I use Sibelius Ultimate version 2019.12 on a MAC with NotePerformer 3.

Has anyone noticed that If you have more than one harmonic note on a stave of a string instrument neither note plays back. This is the case with separate parts as well as writing a divisi chord. Using other configurations than NotePerformer doesn't have this problem so I assume the problem is with NotePerformer not Sibelius. Does anyone have a work around other than putting each note on a separate stave?

Thanks

Jonathan


----------



## leslieq (Apr 10, 2020)

Can you share a screenshot of the bar/measure in question?


----------



## wwwm (Aug 29, 2021)

Well, I'm not the op, but I just started having the same problem. I stuck with Noteperformer 2.whatever until recently when I tried installing the latest version side-by-side so I could use it with Dorico. That broke the older installation, so I did a clean install of the newest Noteperformer. Now, having two harmonics on the same staff doesn't play back (it worked in older versions). I've tried using both different voices and the same voice, and neither produces any sound.


----------



## Wallander (Aug 31, 2021)

Two simultaneous harmonics on the same staff will always be interpreted by NotePerformer as artificial harmonics notation (plain+diamond noteheads). Diamond note and circle harmonics both trigger the exact same sound ID, and cannot be distinguished.

If there's no sound, that's _usually_ a sign that the interval does not resolve to a possible harmonics fingering. The interval must to be exact, including accidentals, or NotePerformer won't accept it.

A workaround/tradeoff for circle harmonics chords (you want multiple sounding harmonics notes on a single staff) is to go to

Dictionary > Articulations > Harmonics/Open

and change the sound ID from "+harmonic" to +"non vibrato"
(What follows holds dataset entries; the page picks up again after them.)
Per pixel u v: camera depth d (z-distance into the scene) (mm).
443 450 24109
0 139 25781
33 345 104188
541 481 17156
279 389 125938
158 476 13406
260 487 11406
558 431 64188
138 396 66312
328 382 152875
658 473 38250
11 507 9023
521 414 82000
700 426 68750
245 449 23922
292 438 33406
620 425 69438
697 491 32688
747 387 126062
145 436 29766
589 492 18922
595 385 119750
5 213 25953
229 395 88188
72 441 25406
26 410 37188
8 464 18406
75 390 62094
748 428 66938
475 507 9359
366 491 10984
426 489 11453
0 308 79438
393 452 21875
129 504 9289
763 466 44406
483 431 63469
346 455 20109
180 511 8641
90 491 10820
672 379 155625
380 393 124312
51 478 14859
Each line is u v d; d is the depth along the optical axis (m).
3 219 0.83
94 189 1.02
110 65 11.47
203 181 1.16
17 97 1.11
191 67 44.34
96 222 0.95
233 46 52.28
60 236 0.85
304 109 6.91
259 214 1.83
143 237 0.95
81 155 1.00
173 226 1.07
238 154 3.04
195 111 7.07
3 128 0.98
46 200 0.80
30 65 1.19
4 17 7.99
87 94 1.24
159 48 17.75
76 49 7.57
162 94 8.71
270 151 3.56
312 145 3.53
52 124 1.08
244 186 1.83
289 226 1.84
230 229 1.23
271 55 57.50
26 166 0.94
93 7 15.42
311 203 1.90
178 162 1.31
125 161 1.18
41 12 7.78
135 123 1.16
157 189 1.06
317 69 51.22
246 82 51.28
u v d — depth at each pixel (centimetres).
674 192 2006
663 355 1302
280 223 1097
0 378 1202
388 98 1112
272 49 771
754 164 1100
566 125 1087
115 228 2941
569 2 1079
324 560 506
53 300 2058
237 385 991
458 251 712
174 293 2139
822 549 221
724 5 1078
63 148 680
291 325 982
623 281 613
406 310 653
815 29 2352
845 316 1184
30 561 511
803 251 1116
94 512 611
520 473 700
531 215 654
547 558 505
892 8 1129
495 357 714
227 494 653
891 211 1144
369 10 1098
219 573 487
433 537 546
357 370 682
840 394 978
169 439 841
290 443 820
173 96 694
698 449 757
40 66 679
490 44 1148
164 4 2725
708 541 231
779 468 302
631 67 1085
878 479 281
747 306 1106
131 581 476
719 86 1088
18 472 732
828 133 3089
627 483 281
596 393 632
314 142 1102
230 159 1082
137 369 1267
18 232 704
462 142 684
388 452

That will produce all the correct pitches for circle harmonics chords, and no vibrato as a partial effect.


----------



## wwwm (Sep 1, 2021)

I've done some more testing, and it seems two harmonics on the same staff won't play back if the fundamentals (in two different voices) are within a second of each other. (edit: unless they are a different harmonic, in which case only the higher sounding note plays back).


----------



## wwwm (Sep 1, 2021)

I did a breakdown of harmonics behavior when sharing a staff here:


----------



## Wallander (Sep 2, 2021)

I see! Overlapping intervals won't work, unfortunately. The voice setting in the notation program is only a visual setting. All those notes are collapsed into a single chord for playback (C+E+F+A with the harmonics articulation).

In the first bar, NotePerformer doesn't understand that you wrote:

E/A + C/F

but it will actually be interpreted as:

C/E + F/A

So unfortunately we won't be able to make that work reliably.


----------



## wwwm (Sep 2, 2021)

Ah. That's disappointing. Shouldn't trust my ear in hearing what I thought I heard in that first bar. Hopefully this might work in Dorico in the future.


----------



## Wallander (Sep 3, 2021)

wwwm said:


> Ah. That's disappointing. Shouldn't trust my ear in hearing what I thought I heard in that first bar. Hopefully this might work in Dorico in the future.


In Dorico, it's possible that it will work if you activate the feature to route different voices to different channels.


----------